Si la réalité de telles allégations n'est pas sérieusement contestable, ces éléments ne sauraient pour autant permettre à Mme [W] [Z], épouse [G], de bénéficier de délais de paiement, ni d'une réduction des intérêts au taux légal, dès lors que sa situation matérielle reste floue et qu'elle même argue du fait qu'elle devrait percevoir à moyen terme des liquidités en provenance de la succession de son père. De surcroît, les créances, objets de la procédure, présentent une ancienneté réelle.
Il en résulte que la cour ne pourra que confirmer le jugement déféré en ce qu'il a débouté Mme [W] [Z], épouse [G], de ses démandes de délais de grâce.
-Sur les autres demandes,
L'appelante, qui défaille en ses prétentions, sera déboutée de ses demandes formées en application de l'article 700 du code de procédure civile et des dépens.

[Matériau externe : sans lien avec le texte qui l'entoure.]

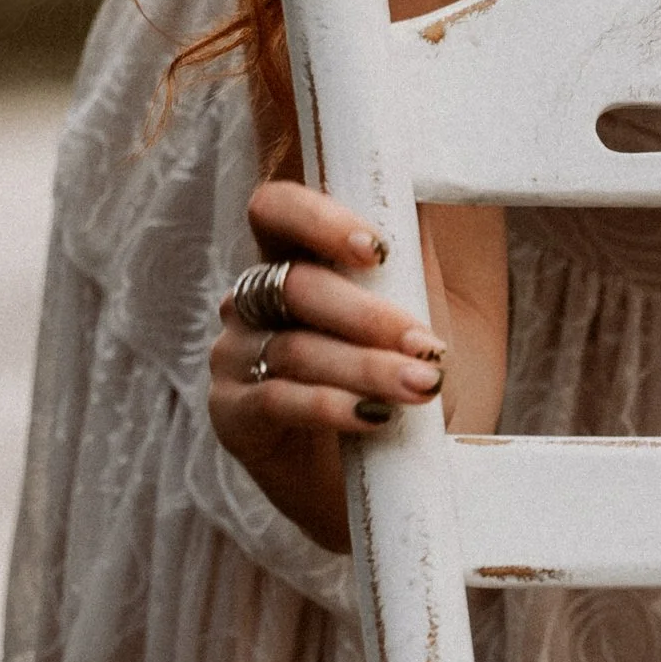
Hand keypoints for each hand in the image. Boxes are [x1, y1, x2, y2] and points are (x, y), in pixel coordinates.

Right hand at [205, 178, 448, 553]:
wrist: (393, 471)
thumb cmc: (405, 374)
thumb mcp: (422, 305)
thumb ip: (414, 248)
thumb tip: (425, 190)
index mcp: (292, 257)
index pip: (277, 209)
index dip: (316, 219)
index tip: (378, 249)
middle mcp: (253, 301)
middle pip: (294, 286)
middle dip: (368, 316)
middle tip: (428, 347)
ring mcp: (235, 356)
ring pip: (296, 348)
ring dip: (366, 368)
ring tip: (423, 386)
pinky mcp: (232, 415)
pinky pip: (276, 401)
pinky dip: (330, 405)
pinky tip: (373, 416)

Mme [W] [Z], épouse [G], sera enfin condamée à payer la somme de 3000 euros à la Société Générale en application de l'article 700 du code de procédure civile, outre les entiers dépens.
PAR CES MOTIFS
La cour, statuant publiquement, par décision contradictoire, mise à disposition au greffe et en dernier ressort,
Déclare irrecevable l'exception d'incompétence soulevée par la Société Générale,
Confirme le jugement entrepris sauf en ce qu'il a débouté la Société Générale de sa demande au titre du prêt immobilier notarié souscrit le 29 juillet 1994,
Statuant de nouveau de ce chef,
Dit que la Société Générale est fondée à poursuivre à l'égard de Mme [W] [Z], épouse [G], le recouvrement de sa créance au titre dudit prêt immobilier à concurrence des sommes admises de ce chef dans le cadre de la liquidation judiciaire de M. [N] [G],
Y ajoutant;
Déboute les parties du surplus de leurs prétentions,
Condamne Mme [W] [Z], épouse [G], à payer à la Société Générale la somme de 3000 euros, en application de l'article 700 du code de procédure civile,
Condamne Mme [W] [Z], épouse [G], aux entiers dépens de la procédure.
La présente décision a été signée par madame Paule POIREL, présidente, et madame Annie BLAZEVIC, greffier, à laquelle la minute de la décision a été remise par le magistrat signataire.